Task to carry out. Copy every entry below exactly, and keep out the pictures.

[Given information]

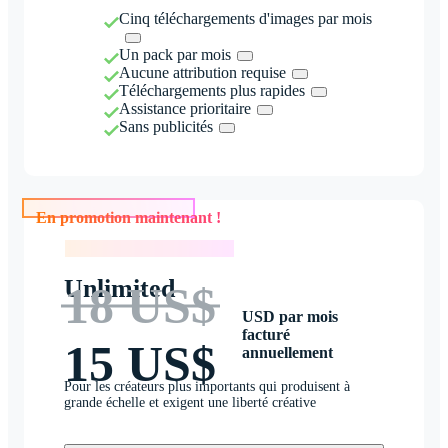
Cinq téléchargements d'images par mois
Un pack par mois
Aucune attribution requise
Téléchargements plus rapides
Assistance prioritaire
Sans publicités
En promotion maintenant !
En promotion maintenant !
Unlimited
18 US$
USD par mois
facturé
15 US$
annuellement
Pour les créateurs plus importants qui produisent à
grande échelle et exigent une liberté créative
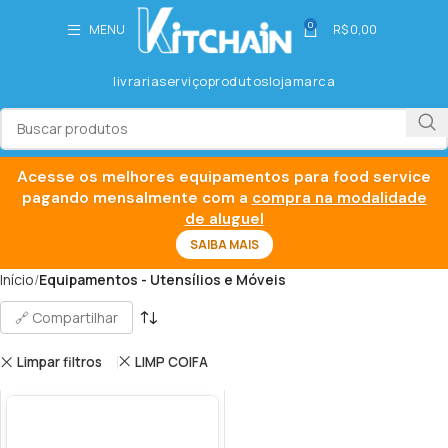
0
MENU
R$
0,00
livraria
serviço
produtos
loja
marca
Acesse os melhores equipamentos para food service
pagando mensalmente com a
compra na modalidade
de aluguel
SAIBA MAIS
Início
Equipamentos - Utensílios e Móveis
🔗 Compartilhar
Limpar filtros
LIMP COIFA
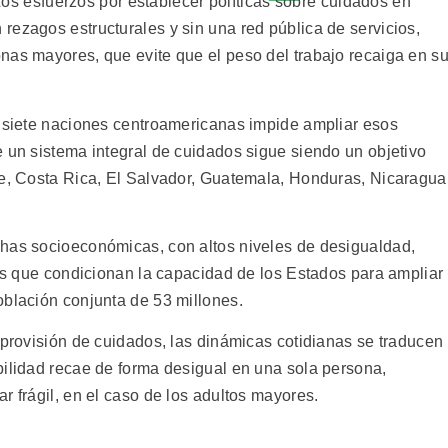
esfuerzos por establecer políticas sobre cuidados en
rezagos estructurales y sin una red pública de servicios,
nas mayores, que evite que el peso del trabajo recaiga en s
s siete naciones centroamericanas impide ampliar esos
e un sistema integral de cuidados sigue siendo un objetivo
ce, Costa Rica, El Salvador, Guatemala, Honduras, Nicaragua
chas socioeconómicas, con altos niveles de desigualdad,
les que condicionan la capacidad de los Estados para ampliar
oblación conjunta de 53 millones.
 provisión de cuidados, las dinámicas cotidianas se traducen
bilidad recae de forma desigual en una sola persona,
r frágil, en el caso de los adultos mayores.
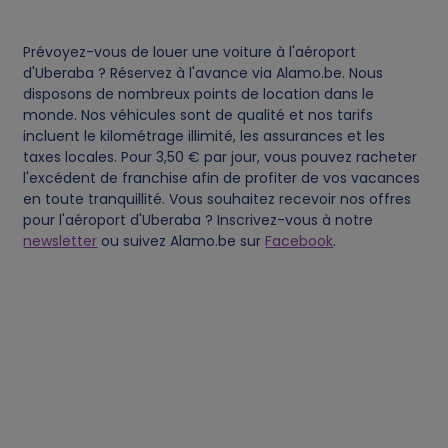
s
Prévoyez-vous de louer une voiture à l'aéroport
d'Uberaba ? Réservez à l'avance via Alamo.be. Nous
disposons de nombreux points de location dans le
monde. Nos véhicules sont de qualité et nos tarifs
incluent le kilométrage illimité, les assurances et les
taxes locales. Pour 3,50 € par jour, vous pouvez racheter
l'excédent de franchise afin de profiter de vos vacances
en toute tranquillité. Vous souhaitez recevoir nos offres
pour l'aéroport d'Uberaba ? Inscrivez-vous à notre
newsletter
ou suivez Alamo.be sur
Facebook
.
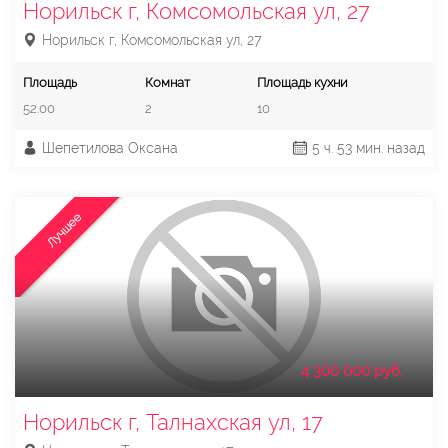
Норильск г, Комсомольская ул, 27
Норильск г, Комсомольская ул, 27
Площадь
Комнат
Площадь кухни
52.00
2
10
Шепетилова Оксана
5 ч. 53 мин. назад
Лучшее
4 300 000 руб.
Норильск г, Талнахская ул, 17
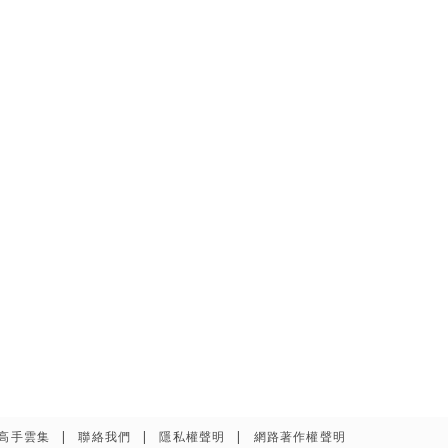
高手雲集
聯絡我們
隱私權聲明
網路著作權聲明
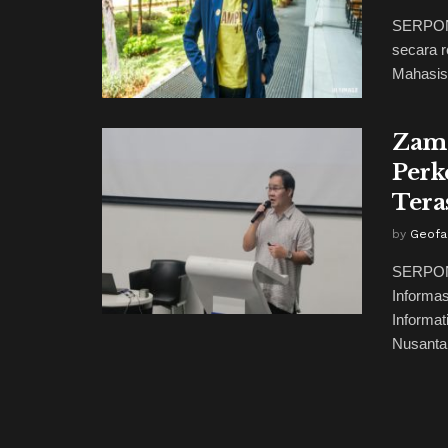
SERPONG
secara r
Mahasisw
Zama
Perk
Tera
by
Geofan
SERPON
Informa
Informat
Nusantar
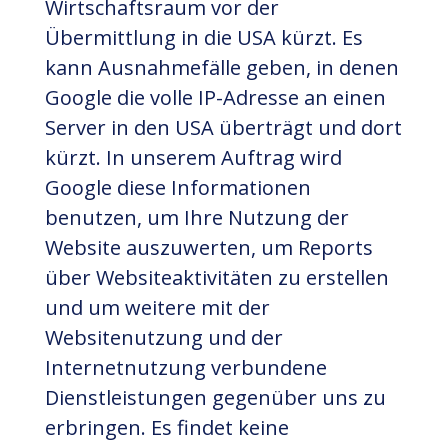
Wirtschaftsraum vor der
Übermittlung in die USA kürzt. Es
kann Ausnahmefälle geben, in denen
Google die volle IP-Adresse an einen
Server in den USA überträgt und dort
kürzt. In unserem Auftrag wird
Google diese Informationen
benutzen, um Ihre Nutzung der
Website auszuwerten, um Reports
über Websiteaktivitäten zu erstellen
und um weitere mit der
Websitenutzung und der
Internetnutzung verbundene
Dienstleistungen gegenüber uns zu
erbringen. Es findet keine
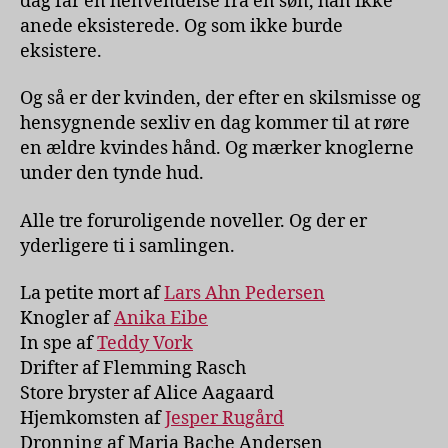
dag får en henvendelse fra en søn, han ikke
anede eksisterede. Og som ikke burde
eksistere.
Og så er der kvinden, der efter en skilsmisse og
hensygnende sexliv en dag kommer til at røre
en ældre kvindes hånd. Og mærker knoglerne
under den tynde hud.
Alle tre foruroligende noveller. Og der er
yderligere ti i samlingen.
La petite mort af
Lars Ahn Pedersen
Knogler af
Anika Eibe
In spe af
Teddy Vork
Drifter af Flemming Rasch
Store bryster af Alice Aagaard
Hjemkomsten af
Jesper Rugård
Dronning af Maria Bache Andersen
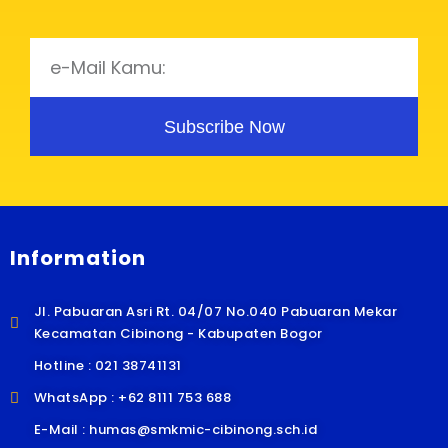
Subscribe Now
Information
Jl. Pabuaran Asri Rt. 04/07 No.040 Pabuaran Mekar
Kecamatan Cibinong - Kabupaten Bogor
Hotline : 021 38741131
WhatsApp : +62 8111 753 688
E-Mail : humas@smkmic-cibinong.sch.id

[/Given information]

Answer section.
Cinq téléchargements d'images par mois
Un pack par mois
Aucune attribution requise
Téléchargements plus rapides
Assistance prioritaire
Sans publicités
En promotion maintenant !
En promotion maintenant !
Unlimited
18 US$
USD par mois
facturé
15 US$
annuellement
Pour les créateurs plus importants qui produisent à
grande échelle et exigent une liberté créative
0
MENU
R$
0,00
livraria
serviço
produtos
loja
marca
Acesse os melhores equipamentos para food service
pagando mensalmente com a
compra na modalidade
de aluguel
SAIBA MAIS
Início
Equipamentos - Utensílios e Móveis
🔗 Compartilhar
Limpar filtros
LIMP COIFA
esfuerzos por establecer políticas sobre cuidados en
rezagos estructurales y sin una red pública de servicios,
nas mayores, que evite que el peso del trabajo recaiga en s
s siete naciones centroamericanas impide ampliar esos
e un sistema integral de cuidados sigue siendo un objetivo
ce, Costa Rica, El Salvador, Guatemala, Honduras, Nicaragua
chas socioeconómicas, con altos niveles de desigualdad,
les que condicionan la capacidad de los Estados para ampliar
oblación conjunta de 53 millones.
 provisión de cuidados, las dinámicas cotidianas se traducen
bilidad recae de forma desigual en una sola persona,
r frágil, en el caso de los adultos mayores.
s
Prévoyez-vous de louer une voiture à l'aéroport
d'Uberaba ? Réservez à l'avance via Alamo.be. Nous
disposons de nombreux points de location dans le
monde. Nos véhicules sont de qualité et nos tarifs
incluent le kilométrage illimité, les assurances et les
taxes locales. Pour 3,50 € par jour, vous pouvez racheter
l'excédent de franchise afin de profiter de vos vacances
en toute tranquillité. Vous souhaitez recevoir nos offres
pour l'aéroport d'Uberaba ? Inscrivez-vous à notre
newsletter
ou suivez Alamo.be sur
Facebook
.
Норильск г, Комсомольская ул, 27
Норильск г, Комсомольская ул, 27
Площадь
Комнат
Площадь кухни
52.00
2
10
Шепетилова Оксана
5 ч. 53 мин. назад
Лучшее
4 300 000 руб.
Норильск г, Талнахская ул, 17
高手雲集
聯絡我們
隱私權聲明
網路著作權聲明
SERPONG
secara r
Mahasisw
Zama
Perk
Tera
by
Geofan
SERPON
Informa
Informat
Nusantar
Wirtschaftsraum vor der
Übermittlung in die USA kürzt. Es
kann Ausnahmefälle geben, in denen
Google die volle IP-Adresse an einen
Server in den USA überträgt und dort
kürzt. In unserem Auftrag wird
Google diese Informationen
benutzen, um Ihre Nutzung der
Website auszuwerten, um Reports
über Websiteaktivitäten zu erstellen
und um weitere mit der
Websitenutzung und der
Internetnutzung verbundene
Dienstleistungen gegenüber uns zu
erbringen. Es findet keine
dag får en henvendelse fra en søn, han ikke
anede eksisterede. Og som ikke burde
eksistere.
Og så er der kvinden, der efter en skilsmisse og
hensygnende sexliv en dag kommer til at røre
en ældre kvindes hånd. Og mærker knoglerne
under den tynde hud.
Alle tre foruroligende noveller. Og der er
yderligere ti i samlingen.
La petite mort af
Lars Ahn Pedersen
Knogler af
Anika Eibe
In spe af
Teddy Vork
Drifter af Flemming Rasch
Store bryster af Alice Aagaard
Hjemkomsten af
Jesper Rugård
Dronning af Maria Bache Andersen
Subscribe Now
Information
Jl. Pabuaran Asri Rt. 04/07 No.040 Pabuaran Mekar
Kecamatan Cibinong - Kabupaten Bogor
Hotline : 021 38741131
WhatsApp : +62 8111 753 688
E-Mail : humas@smkmic-cibinong.sch.id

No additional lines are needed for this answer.